Supplied passage:
══════════════════════════════

# HOF A first from a kayak! MAHI MAHI Pics/Report added)



## Safa (Aug 4, 2006)

Well this is just to spark some interest,as soon as I have down loaded the pics from my brothers camera all will be revealed,let me start off by saying I dont think this fish has been landed in Oz from a yak ,so gentlemen have guess ..........................................................
All i will say is awesome fight and Dance.............on light weight gear .
Safa

Ok so here goes .................My brother and I set out at 7am with an absolutely beautiful morning ......that got better as it went :lol: .
Perfect weather ,no wind and glassed off ,so off we went headed to the bait reef and tried for some yakka's with no luck the water was crystal clear and they were not interested.
I noticed my brother didnt stop for livey's and yip there is some "sibbling rivalry".
Leave the livey's and head out after him ...............there were a few small mac tuna and bonito busting up that we managed to hook and i thought we in for a good day?
Went out wide for maybe another spotty but it was dead out there so headed back to the reef and rigged a soft plastic (5inch smelt)

══════════════════════════════

What you should do: Translate this sentence from the kayak fishing report into Spanish: "Perfect weather ,no wind and glassed off ,so off we went headed to the bait reef and tried for some yakka's with no luck the water was crystal clear and they were not interested."

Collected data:
══════════════════════════════

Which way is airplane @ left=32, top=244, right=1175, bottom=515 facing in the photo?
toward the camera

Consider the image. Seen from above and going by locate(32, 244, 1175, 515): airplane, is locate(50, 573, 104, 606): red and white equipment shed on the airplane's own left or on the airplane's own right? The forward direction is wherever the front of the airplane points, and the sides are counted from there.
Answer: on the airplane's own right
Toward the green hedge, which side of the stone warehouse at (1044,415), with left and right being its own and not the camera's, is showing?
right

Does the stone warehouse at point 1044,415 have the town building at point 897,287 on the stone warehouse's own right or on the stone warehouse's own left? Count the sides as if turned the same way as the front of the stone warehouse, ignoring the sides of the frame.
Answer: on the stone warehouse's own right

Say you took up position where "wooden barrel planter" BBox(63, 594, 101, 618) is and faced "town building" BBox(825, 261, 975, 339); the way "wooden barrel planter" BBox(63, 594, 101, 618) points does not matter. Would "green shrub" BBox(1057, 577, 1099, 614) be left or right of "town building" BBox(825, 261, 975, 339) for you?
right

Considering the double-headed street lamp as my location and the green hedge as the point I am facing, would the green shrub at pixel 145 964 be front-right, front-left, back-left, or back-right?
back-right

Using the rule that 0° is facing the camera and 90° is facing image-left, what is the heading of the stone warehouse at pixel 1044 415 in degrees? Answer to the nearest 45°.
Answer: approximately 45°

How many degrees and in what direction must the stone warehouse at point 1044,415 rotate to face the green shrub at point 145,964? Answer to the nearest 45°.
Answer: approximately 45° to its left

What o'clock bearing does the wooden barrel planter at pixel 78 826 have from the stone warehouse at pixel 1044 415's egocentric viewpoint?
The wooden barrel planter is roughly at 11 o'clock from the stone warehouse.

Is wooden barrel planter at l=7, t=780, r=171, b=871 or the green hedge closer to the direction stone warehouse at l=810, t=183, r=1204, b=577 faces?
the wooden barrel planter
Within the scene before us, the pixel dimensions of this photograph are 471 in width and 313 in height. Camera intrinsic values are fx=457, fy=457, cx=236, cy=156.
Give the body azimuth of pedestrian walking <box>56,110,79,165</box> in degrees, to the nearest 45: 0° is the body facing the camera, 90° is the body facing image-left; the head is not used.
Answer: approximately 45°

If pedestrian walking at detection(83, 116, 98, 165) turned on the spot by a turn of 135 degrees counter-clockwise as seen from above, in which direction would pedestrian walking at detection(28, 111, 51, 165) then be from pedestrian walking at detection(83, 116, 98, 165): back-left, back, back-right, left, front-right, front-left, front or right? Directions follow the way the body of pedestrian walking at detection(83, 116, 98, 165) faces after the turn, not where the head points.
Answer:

══════════════════════════════

Result: Tiempo perfecto, sin viento y el mar como un espejo, así que allá fuimos rumbo al arrecife de carnada e intentamos sacar algunos yakkas sin suerte; el agua estaba cristalina y no les interesaba.